Estratto della pagina.
========

Il piccolo testimone inconsapevole…

“No, no, non uccidetelo! Che vi ha fatto? Lasciatelo stare!”.
Giuseppe Letizia, quella terribile notte, ha soltanto 12 anni. È il 10 marzo 1948, esattamente 73 anni fa.

Il piccolo Giuseppe faceva il pastorello e come era solito fare da quando era in fasce, è in campagna a Corleone, a custodire il piccolo gregge di famiglia. Come tanti altri ragazzini della Sicilia di quell’epoca si è dovuto abituare molto presto alla vita di campagna.

All’improvviso sente dei rumori: sono macchine. Poi gente che grida, un gruppo di uomini che picchia a sangue un uomo e lo uccide senza pietà. Quell’uomo è Placido Rizzotto, sindacalista diventato il nemico numero uno della mafia, perché voleva dare le terre ai contadini, togliendoli ai mafiosi.
Rizzotto verrà ammazzato da Luciano Liggio (o Leggio che dir si voglia), al servizio del boss Michele Navarra, medico del paese.

Il piccolo Giuseppe vede tutto, non fiata per non farsi sentire ma è terrorizzato e sverrà per la paura. Suo padre lo ritroverà. Lo sveglia, ma Giuseppe appena apre gli occhi ha lo sguardo allucinato e inizia a pronunciare frasi che al padre sembrano senza senso: “No, no, non uccidetelo! Che vi ha fatto? Lasciatelo stare!”.

Il padre è convinto che abbia la febbre e perciò stia delirando. Lo porta all’ospedale, ma il direttore sanitario è proprio Michele Navarra. Giuseppe racconta tutto ciò che ha visto. Navarra capisce che il pastorello non sta delirando, ma è un testimone involontario. Lo affida alle “cure” del dottor Dell’Aira. Lui dirà che il bambino è malato ed invece di “curarlo” gli verrà fatta un’iniezione, sarà mortale. Piena di veleno.

Oggi il “piccolo” Giuseppe avrebbe 85 anni ed invece, da quel giorno di 73 anni fa, è il primo bambino vittima di mafia. Del capo Navarra, del boss Liggio e di chi si girò dall’altra parte.

========

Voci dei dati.
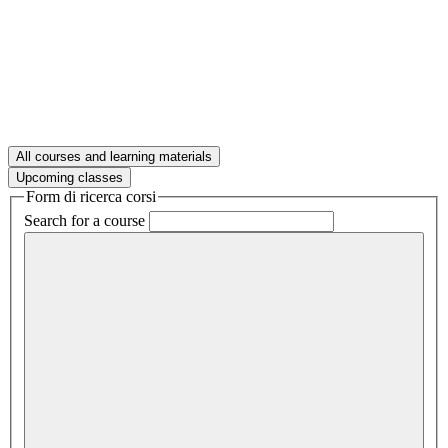
All courses and learning materials
Upcoming classes
Form di ricerca corsi
Search for a course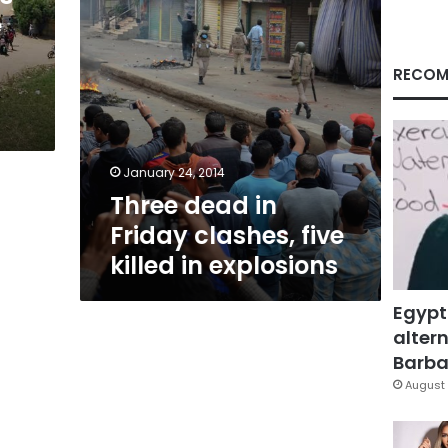
in
e
explosions
RECOM
January 24, 2014
Three dead in
Friday clashes, five
killed in explosions
Egypt
altern
Barbar
August 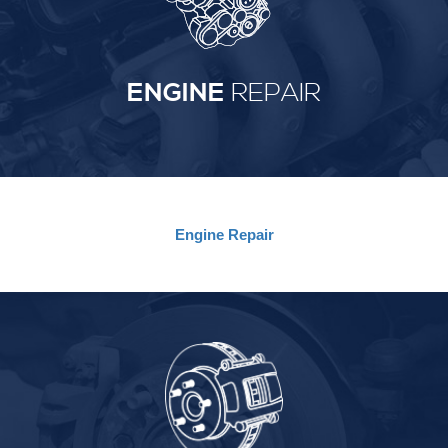
ENGINE
REPAIR
Engine
Repair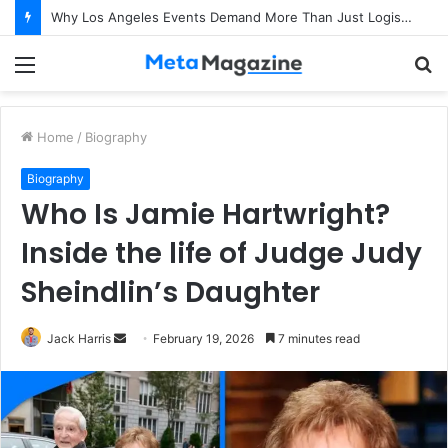
Why Los Angeles Events Demand More Than Just Logistics: The Art of Intentional Production
Menu
S
fo
Home
/
Biography
Biography
Who Is Jamie Hartwright?
Inside the life of Judge Judy
Sheindlin’s Daughter
Jack Harris
S
February 19, 2026
7 minutes read
e
n
d
a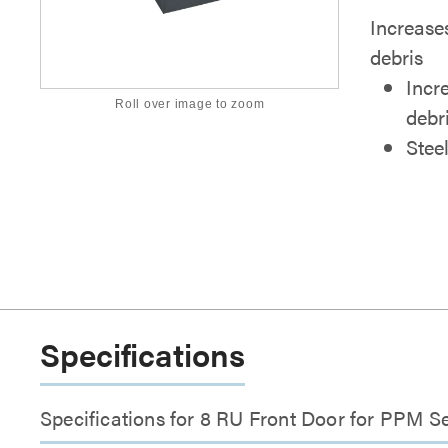
Increases
debris
Incr
Roll over image to zoom
debr
Stee
Specifications
Specifications for 8 RU Front Door for PPM Se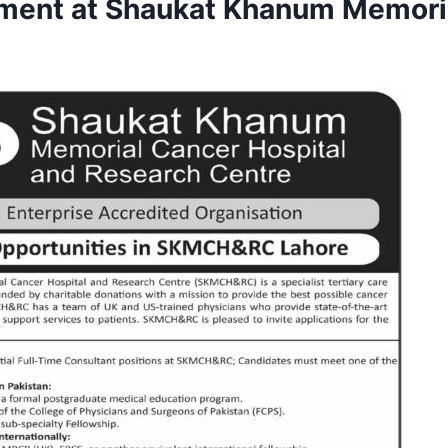
ment at Shaukat Khanum Memori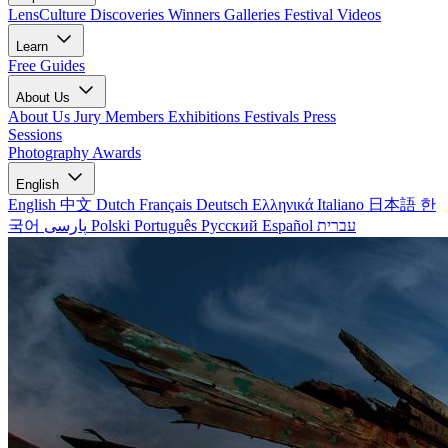
LensCulture Discoveries
Winners Galleries
Festival Videos
Learn
Free Guides
About Us
About Us
Jury Members
Exhibitions
Festivals
Press
Sessions
Photography Awards
English
English
中文
Dutch
Français
Deutsch
Ελληνικά
Italiano
日本語
한
국어
پارسی
Polski
Português
Русский
Español
עברית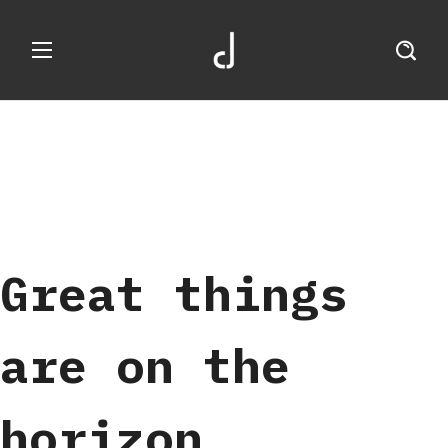
Great things
are on the
horizon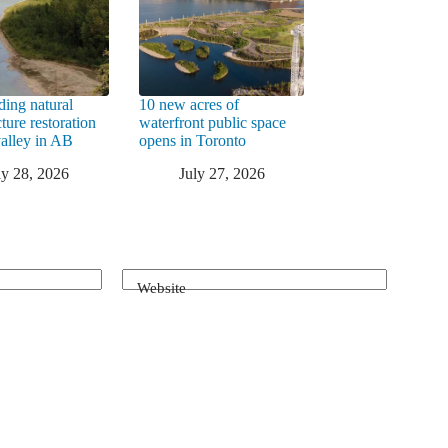
ding natural
10 new acres of
cture restoration
waterfront public space
valley in AB
opens in Toronto
ly 28, 2026
July 27, 2026
Website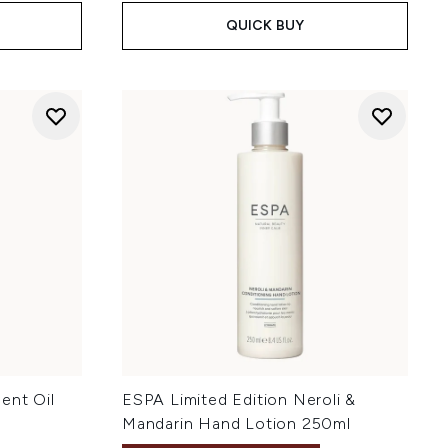
QUICK BUY
ent Oil
ESPA Limited Edition Neroli &
Mandarin Hand Lotion 250ml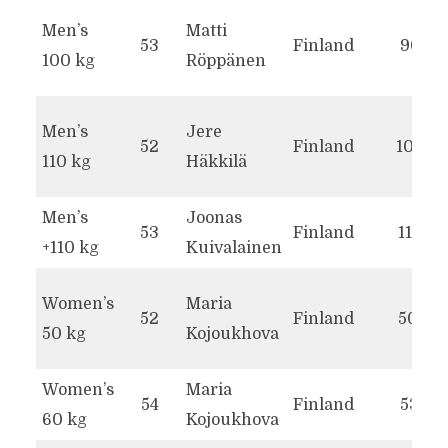
Men’s
Matti
53
Finland
90.1
100 kg
Röppänen
Men’s
Jere
52
Finland
101.2
110 kg
Häkkilä
Men’s
Joonas
53
Finland
111.8
+110 kg
Kuivalainen
Women’s
Maria
52
Finland
50.0
50 kg
Kojoukhova
Women’s
Maria
54
Finland
53.7
60 kg
Kojoukhova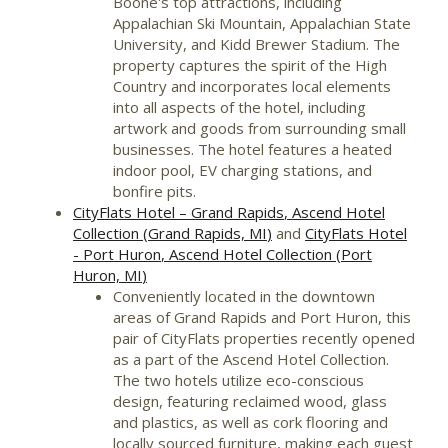
Boone's
top attractions, including
Appalachian Ski Mountain,
Appalachian State
University
, and Kidd Brewer Stadium. The
property captures the spirit of the High
Country and incorporates local elements
into all aspects of the hotel, including
artwork and goods from surrounding small
businesses. The hotel features a heated
indoor pool, EV charging stations, and
bonfire pits.
CityFlats Hotel –
Grand Rapids
, Ascend Hotel
Collection (
Grand Rapids, MI
)
and
CityFlats Hotel
-
Port Huron
, Ascend Hotel Collection (
Port
Huron, MI
)
Conveniently located in the downtown
areas of
Grand Rapids
and
Port Huron
, this
pair of CityFlats properties recently opened
as a part of the Ascend Hotel Collection.
The two hotels utilize eco-conscious
design, featuring reclaimed wood, glass
and plastics, as well as cork flooring and
locally sourced furniture, making each guest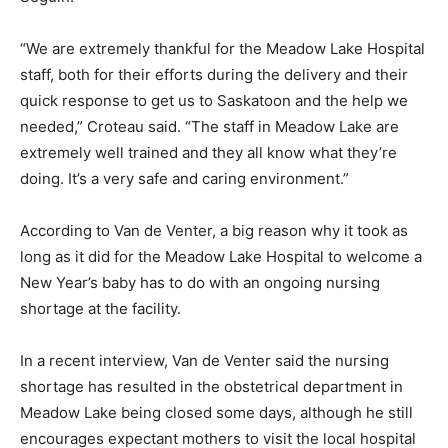
“We are extremely thankful for the Meadow Lake Hospital
staff, both for their efforts during the delivery and their
quick response to get us to Saskatoon and the help we
needed,” Croteau said. “The staff in Meadow Lake are
extremely well trained and they all know what they’re
doing. It’s a very safe and caring environment.”
According to Van de Venter, a big reason why it took as
long as it did for the Meadow Lake Hospital to welcome a
New Year’s baby has to do with an ongoing nursing
shortage at the facility.
In a recent interview, Van de Venter said the nursing
shortage has resulted in the obstetrical department in
Meadow Lake being closed some days, although he still
encourages expectant mothers to visit the local hospital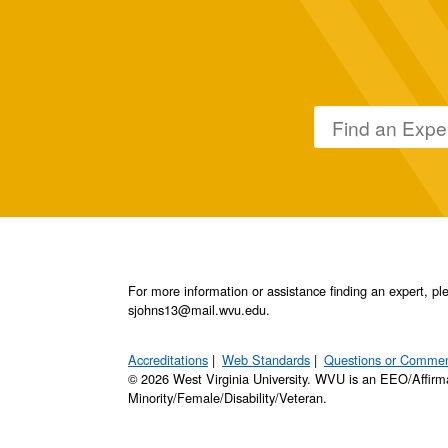
For more information or assistance finding an expert, 
sjohns13@mail.wvu.edu.
Accreditations
Web Standards
Questions or Comme
© 2026 West Virginia University. WVU is an EEO/Affirm
Minority/Female/Disability/Veteran.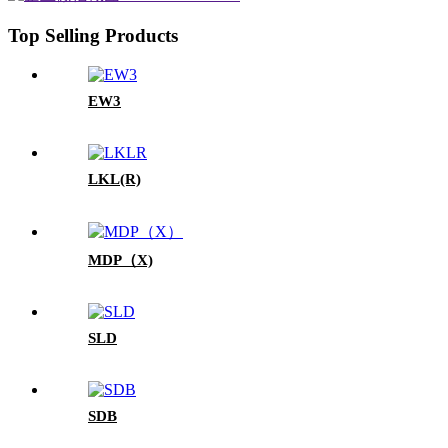
Top Selling Products
EW3
LKL(R)
MDP（X)
SLD
SDB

========

Cosa fare. Ricopia parola per parola il pezzo del racconto su Giuseppe Letizia che parte da "Il piccolo testimone" e va avanti fino a "73 anni fa.".

Soluzione.
Il piccolo testimone inconsapevole…

“No, no, non uccidetelo! Che vi ha fatto? Lasciatelo stare!”.
Giuseppe Letizia, quella terribile notte, ha soltanto 12 anni. È il 10 marzo 1948, esattamente 73 anni fa.